Wrapping Haiku 4.5 in a down-skilling skill prompt — structured XML, rubric, 4–6 few-shot examples — fixed broken CLI commands, classification drift, and code-review scope creep, and on a register-rewrite task drove architectural hallucination from 4/20 runs to 19/20. Today's test: eight task archetypes (triage, code review, voice rewriting, JSON extraction, changelog generation, sort-and-filter, NL→CLI, copyedit), vanilla Haiku vs down-skilled, 20 runs per cell on the first three tasks and five on the rest. Full results.

The clearest win: T7, NL→CLI

Vanilla Haiku, asked in English for a gh pr list command filtering by state and sorting by creation date ascending, returned this in 5/5 runs:

gh pr list --state open --sort created --order asc

--sort and --order are not flags on gh pr list. The command errors out. A user reading a confident-looking shell snippet might paste it straight into a terminal.

The down-skilled prompt — same task, same model, plus examples, a "do not invent flags" rule, and one tagged BAD example showing exactly the wrong syntax — produced the correct --search "sort:created-asc" in 5/5 runs. Triage and code-review tasks showed the same shape: vanilla classifications drifted across runs (15 QUESTION / 5 FEATURE_REQUEST on the same input); down-skilled never drifted (20/20 QUESTION) and held the schema 100% of the time vs 0%. Schema, vocabulary, and command syntax all line up under demonstration. The voice-rewrite task did not.

The reversal: T3, voice rewrite

The third task was a register rewrite: take a marketing paragraph about a "caching layer" and rewrite it dry, same length. The vanilla model produced flat, slightly-deflated marketing copy. The down-skilled model produced this kind of thing:

Caching layer released. It intercepts reads at the application level and stores results in a distributed hash table with automatic invalidation on write…

"Distributed hash table" was not in the source. Neither was "cache-aside pattern," "LRU eviction," "TTL-based invalidation," or "p99 percentiles" — all of which appeared in subsequent runs. At n=20: 19 of 20 down-skilled outputs invented architectural details that weren't in the input. The vanilla baseline was 4/20.

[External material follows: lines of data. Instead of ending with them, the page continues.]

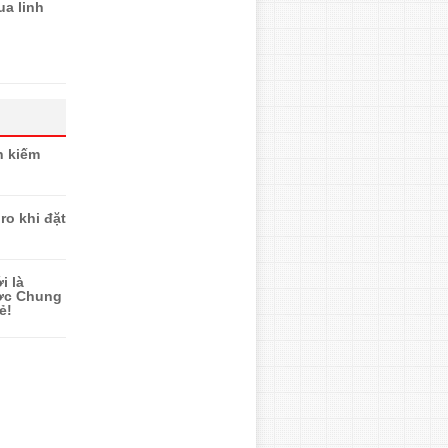
ua linh
n kiếm
ro khi đặt
i là
ược Chung
ẻ!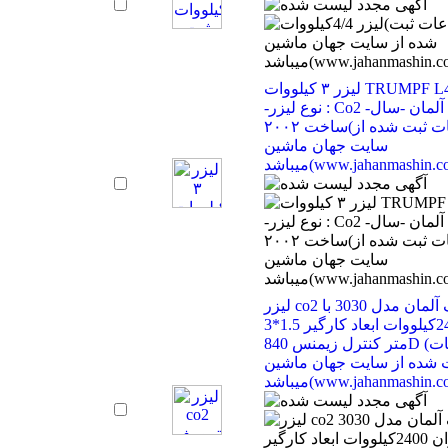
لیزر ۳ کیلووات TRUMPF L4030
-نوع لیزر : Co2 -ساخت آلمان -سال
ساخت ۲۰۰۲(اطلاعات ثبت شده از
سایت جهان ماشین
(www.jahanmashin.com ))
لیزر co2 ترومف آلمان مدل 3030 با
توان 2400کیلووات ابعاد کارگیر 1.5*3
متر کنترل زیمنس 840D (اطلاعات
 شده از سایت جهان ماشین
(www.jahanmashin.com ))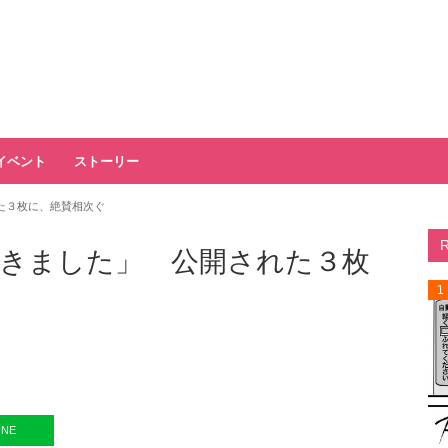
イベント
ストーリー
た３枚に、絶賛相次ぐ
きました」 公開された３枚
1
INE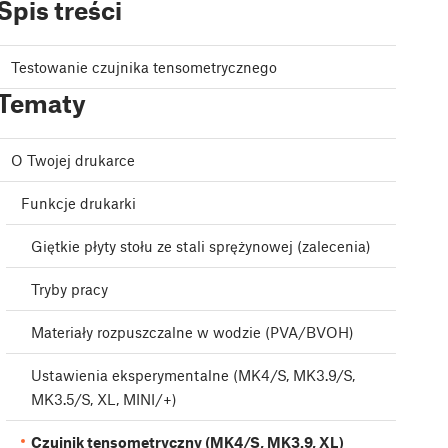
Spis treści
Testowanie czujnika tensometrycznego
Tematy
O Twojej drukarce
Funkcje drukarki
Giętkie płyty stołu ze stali sprężynowej (zalecenia)
Tryby pracy
Materiały rozpuszczalne w wodzie (PVA/BVOH)
Ustawienia eksperymentalne (MK4/S, MK3.9/S,
MK3.5/S, XL, MINI/+)
Czujnik tensometryczny (MK4/S, MK3.9, XL)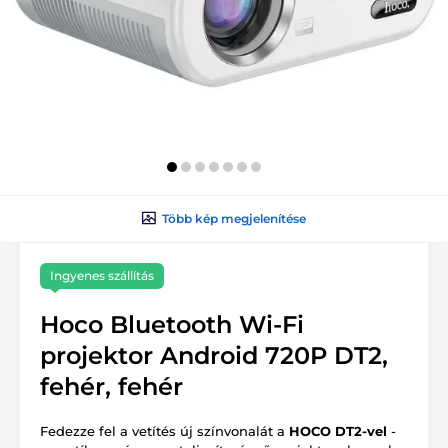
Több kép megjelenítése
Ingyenes szállítás
Hoco Bluetooth Wi-Fi
projektor Android 720P DT2,
fehér, fehér
Fedezze fel a vetítés új színvonalát a
HOCO DT2-vel
-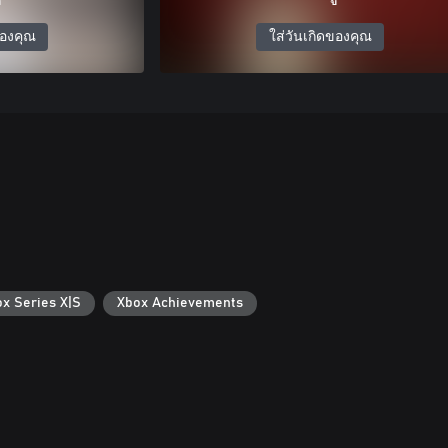
ของคุณ
ใส่วันเกิดของคุณ
ox Series X|S
Xbox Achievements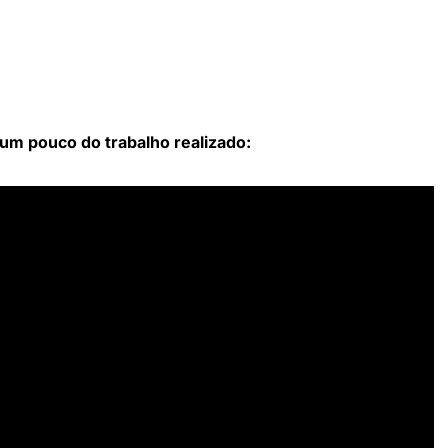
 um pouco do trabalho realizado: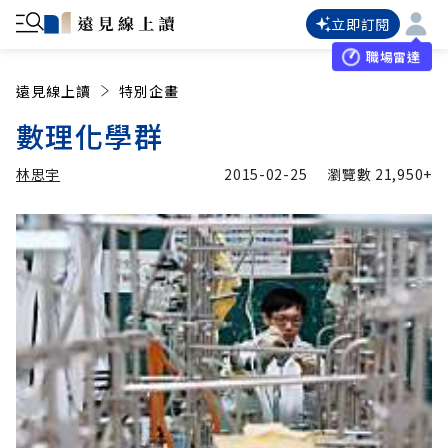
立即訂閱
職場雷達
遠見線上讀
特別企畫
數理化學群
林思宇
2015-02-25
瀏覽數
21,950+
加入追蹤
林思宇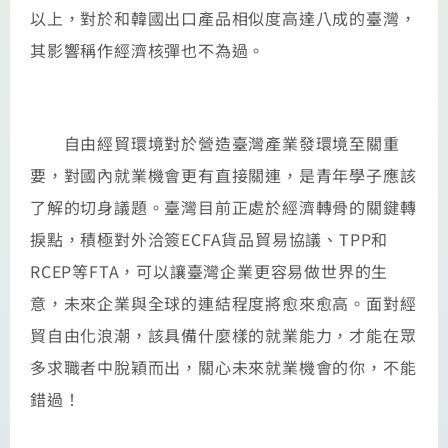
以上，對於和韓國出口產品相似度高達八成的臺灣，
其影響稱作經濟核彈也不為過。
自由經貿環境對於營造臺灣產業發環境至關重
要，對國內就業機會更有直接關連，是青年學子應該
了解的切身議題。臺灣目前正處於經濟轉骨的關鍵轉
捩點，積極對外洽簽ECFA貨品貿易協議、TPP和
RCEP等FTA，可以讓臺灣企業更容易做世界的生
意，未來企業與全球的連結程度將愈來愈高。面對經
貿自由化浪潮，該具備什麼樣的就業能力，才能在眾
多求職者中脫穎而出，關心未來就業機會的你，不能
錯過！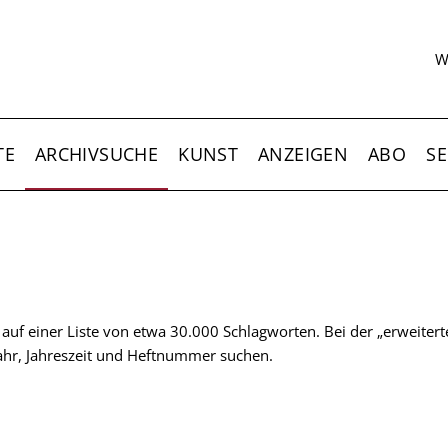
S
W
TE
ARCHIVSUCHE
KUNST
ANZEIGEN
ABO
SE
t auf einer Liste von etwa 30.000 Schlagworten. Bei der „erweiter
 Jahr, Jahreszeit und Heftnummer suchen.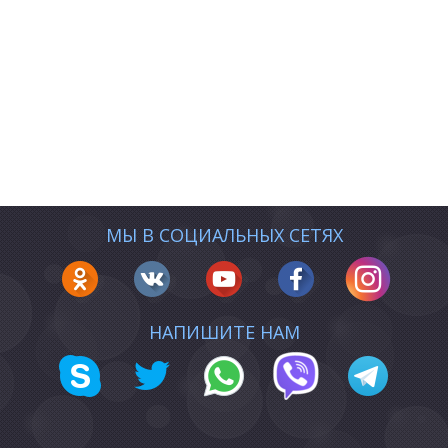
МЫ В СОЦИАЛЬНЫХ СЕТЯХ
НАПИШИТЕ НАМ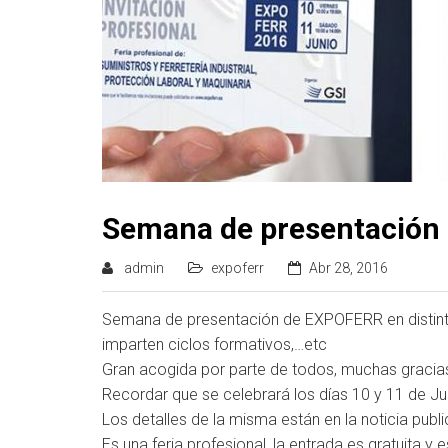
Semana de presentación
admin
expoferr
Abr 28, 2016
Semana de presentación de EXPOFERR en distint
imparten ciclos formativos,…etc
Gran acogida por parte de todos, muchas gracias!!
Recordar que se celebrará los días 10 y 11 de Jun
Los detalles de la misma están en la noticia publ
Es una feria profesional, la entrada es grat
uita y 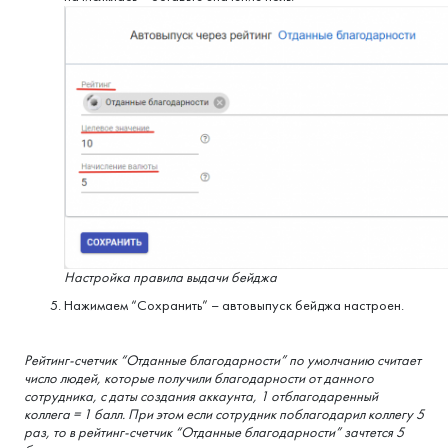
Настройка правила выдачи бейджа
Нажимаем “Сохранить” – автовыпуск бейджа настроен.
Рейтинг-счетчик “Отданные благодарности” по умолчанию считает
число людей, которые получили благодарности от данного
сотрудника, с даты создания аккаунта, 1 отблагодаренный
коллега = 1 балл. При этом если сотрудник поблагодарил коллегу 5
раз, то в рейтинг-счетчик “Отданные благодарности” зачтется 5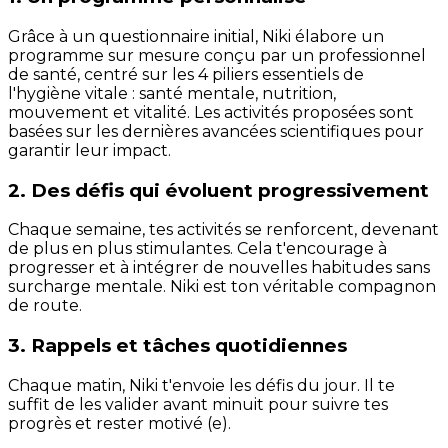
Grâce à un questionnaire initial, Niki élabore un
programme sur mesure conçu par un professionnel
de santé, centré sur les 4 piliers essentiels de
l'hygiène vitale : santé mentale, nutrition,
mouvement et vitalité. Les activités proposées sont
basées sur les dernières avancées scientifiques pour
garantir leur impact.
2. Des défis qui évoluent progressivement
Chaque semaine, tes activités se renforcent, devenant
de plus en plus stimulantes. Cela t'encourage à
progresser et à intégrer de nouvelles habitudes sans
surcharge mentale. Niki est ton véritable compagnon
de route.
3. Rappels et tâches quotidiennes
Chaque matin, Niki t'envoie les défis du jour. Il te
suffit de les valider avant minuit pour suivre tes
progrès et rester motivé (e).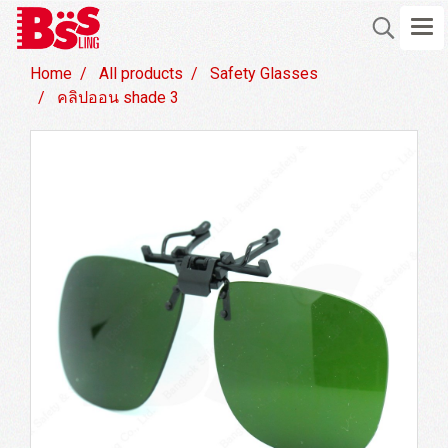
Home
All products
Safety Glasses
คลิปออน shade 3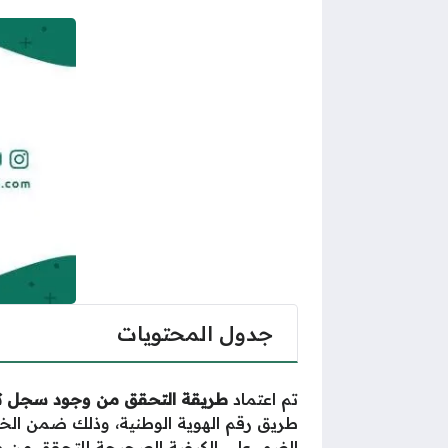
جدول المحتويات
تم اعتماد
طريقة التحقق من وجود سجل تج
طريق رقم الهوية الوطنية، وذلك ضمن الخدم
الضوء على الكيفية الصحيحة للتحقق من و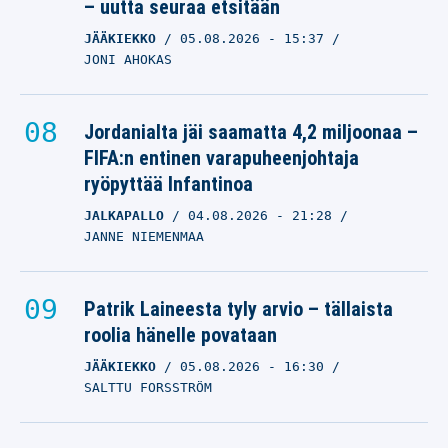
– uutta seuraa etsitään
JÄÄKIEKKO
05.08.2026
- 15:37
JONI AHOKAS
Jordanialta jäi saamatta 4,2 miljoonaa –
FIFA:n entinen varapuheenjohtaja
ryöpyttää Infantinoa
JALKAPALLO
04.08.2026
- 21:28
JANNE NIEMENMAA
Patrik Laineesta tyly arvio – tällaista
roolia hänelle povataan
JÄÄKIEKKO
05.08.2026
- 16:30
SALTTU FORSSTRÖM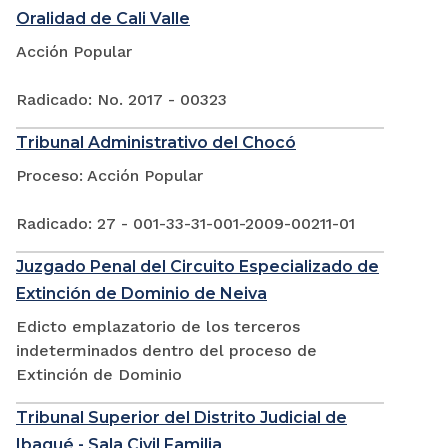
Oralidad de Cali Valle
Acción Popular
Radicado: No. 2017 - 00323
Tribunal Administrativo del Chocó
Proceso: Acción Popular
Radicado: 27 - 001-33-31-001-2009-00211-01
Juzgado Penal del Circuito Especializado de
Extinción de Dominio de Neiva
Edicto emplazatorio de los terceros
indeterminados dentro del proceso de
Extinción de Dominio
Tribunal Superior del Distrito Judicial de
Ibagué - Sala Civil Familia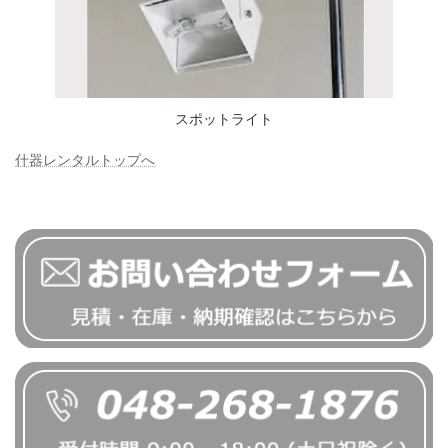
スポットライト
什器レンタルトップへ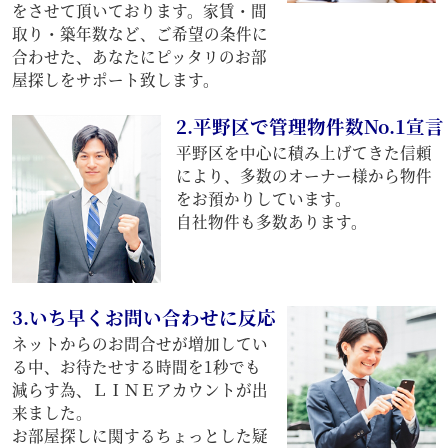
をさせて頂いております。家賃・間
取り・築年数など、ご希望の条件に
合わせた、あなたにピッタリのお部
屋探しをサポート致します。
2.平野区で管理物件数No.1宣言
平野区を中心に積み上げてきた信頼
により、多数のオーナー様から物件
をお預かりしています。
自社物件も多数あります。
3.いち早くお問い合わせに反応
ネットからのお問合せが増加してい
る中、お待たせする時間を1秒でも
減らす為、ＬＩＮＥアカウントが出
来ました。
お部屋探しに関するちょっとした疑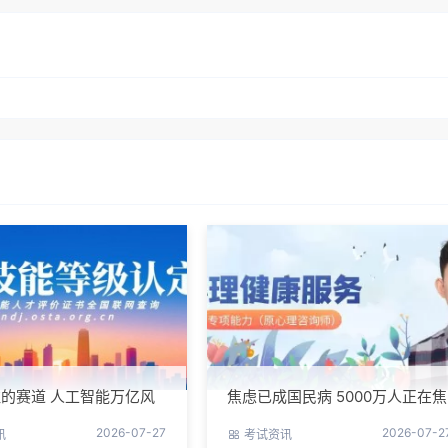
的赛道 人工智能万亿风
焦虑已成国民病 5000万人正在焦
站上去了吗？
虑 心理咨询师 130万缺口等你填
2026-07-27
2026-07-2
讯
考试资讯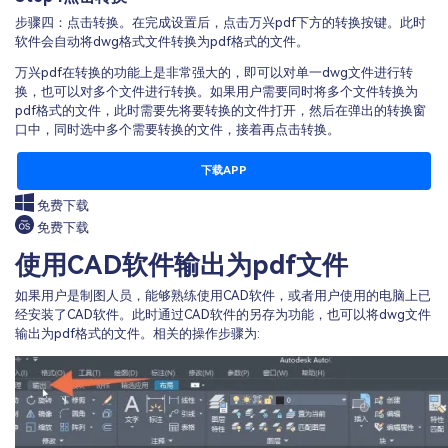
步骤四：点击转换。在完成设置后，点击万兴pdf下方的转换按键。此时
软件会自动将dwg格式文件转换为pdf格式的文件。
万兴pdf在转换的功能上是非常强大的，即可以对单一dwg文件进行转
换，也可以对多个文件进行转换。如果用户需要同时将多个文件转换为
pdf格式的文件，此时需要先将要转换的文件打开，然后在弹出的转换窗
口中，同时选中多个需要转换的文件，接着再点击转换。
下载APP
免费下载
免费下载
使用CAD软件输出为pdf文件
如果用户是制图人员，能够熟练使用CAD软件，或者用户使用的电脑上已
经安装了CAD软件。此时通过CAD软件的另存为功能，也可以将dwg文件
输出为pdf格式的文件。相关的操作步骤为: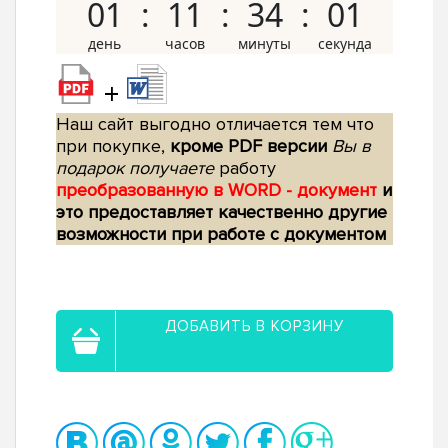
01
11
34
00
+
Наш сайт выгодно отличается тем что
при покупке,
кроме PDF версии
Вы в
подарок получаете
работу
преобразованную в WORD - документ
и
это предоставляет качественно другие
возможности при работе с документом
ДОБАВИТЬ В КОРЗИНУ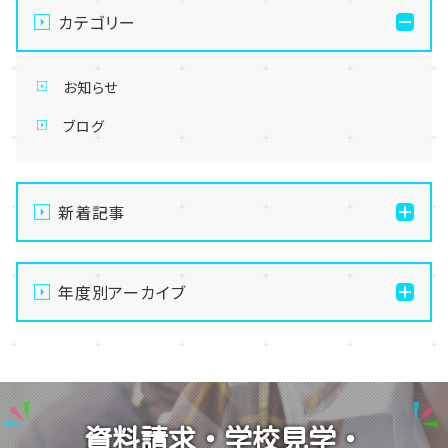
カテゴリー
お知らせ
ブログ
新着記事
通信制高校の学習風景
年度別アーカイブ
メイク美容専攻の授業風景
演技授業後の様子
2026
演技の授業風景
2025
Vtuberという表現を学ぶ
2024
資料請求・学校見学・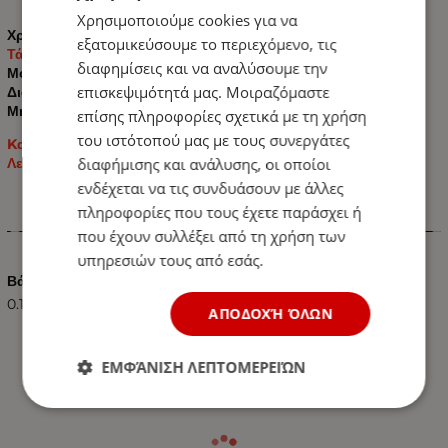
Χρησιμοποιούμε cookies για να
Χρώμα: Πορτοκαλί
εξατομικεύσουμε το περιεχόμενο, τις
Τάση: 12V / 24V
διαφημίσεις και να αναλύσουμε την
Μοίρες: 180°
επισκεψιμότητά μας. Μοιραζόμαστε
Διαστάσεις:
Μήκος: 96mm - Πλάτος: 20mm
επίσης πληροφορίες σχετικά με τη χρήση
του ιστότοπού μας με τους συνεργάτες
Kατάλληλο για όλα τα Αυτοκίνητα: Ημιφορτηγά / Φορτηγά /
διαφήμισης και ανάλυσης, οι οποίοι
Λεωφορεία / Τρακτέρ – Γεωργικά Μηχανήματα κτλ.
ενδέχεται να τις συνδυάσουν με άλλες
πληροφορίες που τους έχετε παράσχει ή
Χαρακτηριστικά
που έχουν συλλέξει από τη χρήση των
υπηρεσιών τους από εσάς.
Βάρος (kg.)
0.10
ΑΠΟΔΟΧΉ ΌΛΩΝ
ΕΜΦΆΝΙΣΗ ΛΕΠΤΟΜΕΡΕΙΏΝ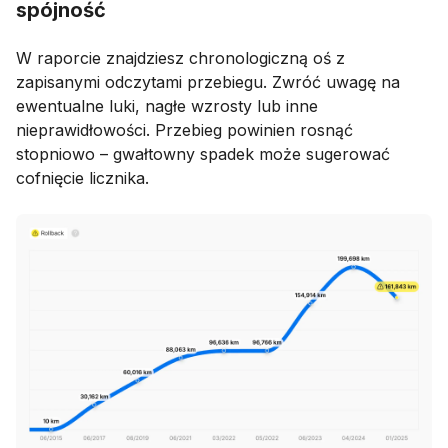
spójność
W raporcie znajdziesz chronologiczną oś z
zapisanymi odczytami przebiegu. Zwróć uwagę na
ewentualne luki, nagłe wzrosty lub inne
nieprawidłowości. Przebieg powinien rosnąć
stopniowo – gwałtowny spadek może sugerować
cofnięcie licznika.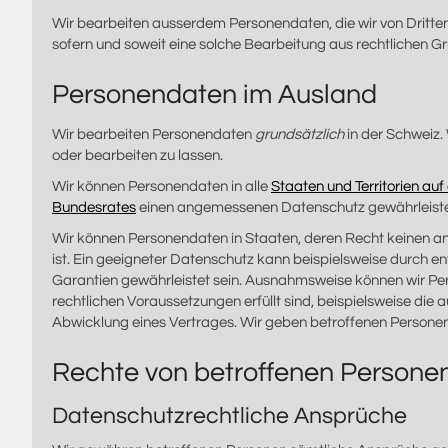
Wir bearbeiten ausserdem Personendaten, die wir von Dritten
sofern und soweit eine solche Bearbeitung aus rechtlichen Gr
Personendaten im Ausland
Wir bearbeiten Personendaten
grundsätzlich
in der Schweiz.
oder bearbeiten zu lassen.
Wir können Personendaten in alle
Staaten und Territorien auf
Bundesrates
einen angemessenen Datenschutz gewährleiste
Wir können Personendaten in Staaten, deren Recht keinen 
ist. Ein geeigneter Datenschutz kann beispielsweise durch 
Garantien gewährleistet sein. Ausnahmsweise können wir P
rechtlichen Voraussetzungen erfüllt sind, beispielsweise di
Abwicklung eines Vertrages. Wir geben betroffenen Personen 
Rechte von betroffenen Persone
Datenschutzrechtliche Ansprüche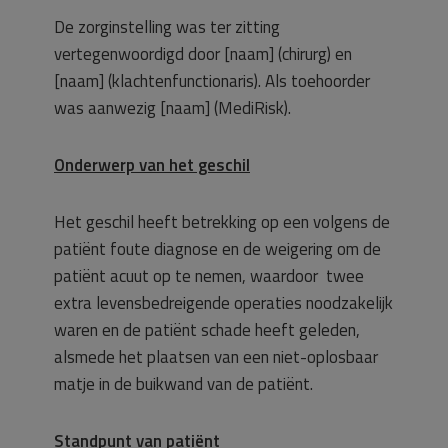
De zorginstelling was ter zitting
vertegenwoordigd door [naam] (chirurg) en
[naam] (klachtenfunctionaris). Als toehoorder
was aanwezig [naam] (MediRisk).
Onderwerp van het geschil
Het geschil heeft betrekking op een volgens de
patiënt foute diagnose en de weigering om de
patiënt acuut op te nemen, waardoor twee
extra levensbedreigende operaties noodzakelijk
waren en de patiënt schade heeft geleden,
alsmede het plaatsen van een niet-oplosbaar
matje in de buikwand van de patiënt.
Standpunt van patiënt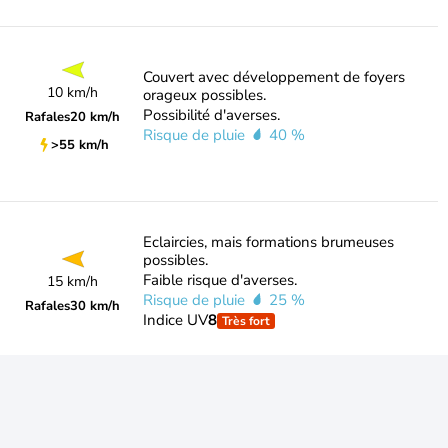
Couvert avec développement de foyers
10 km/h
orageux possibles.
Possibilité d'averses.
Rafales
20 km/h
Risque de pluie
40 %
>55 km/h
Eclaircies, mais formations brumeuses
possibles.
Faible risque d'averses.
15 km/h
Risque de pluie
25 %
Rafales
30 km/h
Indice UV
8
Très fort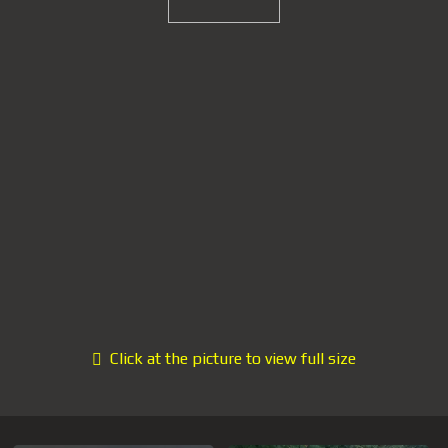
Click at the picture to view full size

The rule in the prompt explicitly said "do not invent." The examples in the prompt demonstrated outputs like "…replaces the previous session-cookie flow with short-lived JWTs plus a refresh endpoint…" — concrete, technical, specific. None of those specifics traced back to that example's input. Haiku copied the demonstrated pattern of confident architectural detail and ignored the rule.

The fix

Down-skilling v1.2.0 shipped two audit steps that must pass before any down-skilled prompt gets delivered, plus a new example pattern:

Source-anchoring. Every concrete fact in an example output must be inferrable from that example's input. If you can't reproduce the output knowing only the input, either add the detail to the input or remove it from the output.
Length calibration. Example output lengths must sit inside the stated output range; rules don't override the example central tendency.

The new example pattern is "model the silence" — input is abstract, output explicitly names what the source omits ("the announcement does not specify the underlying architecture…") — giving the small model a demonstrated way to handle abstraction other than filling the gap.

A T3b rerun with calibrated examples produced 0/5 hallucinated architectural details. n=5, not the n=20 of the original baseline; the contrast is suggestive rather than conclusive, but the failure mode that was 95% prevalent across twenty runs disappeared across five. Length overshoot is partially fixed too: outputs moved from 43 words average toward 52 (spec was 60–90), tracking the calibrated examples' new central tendency without quite reaching it.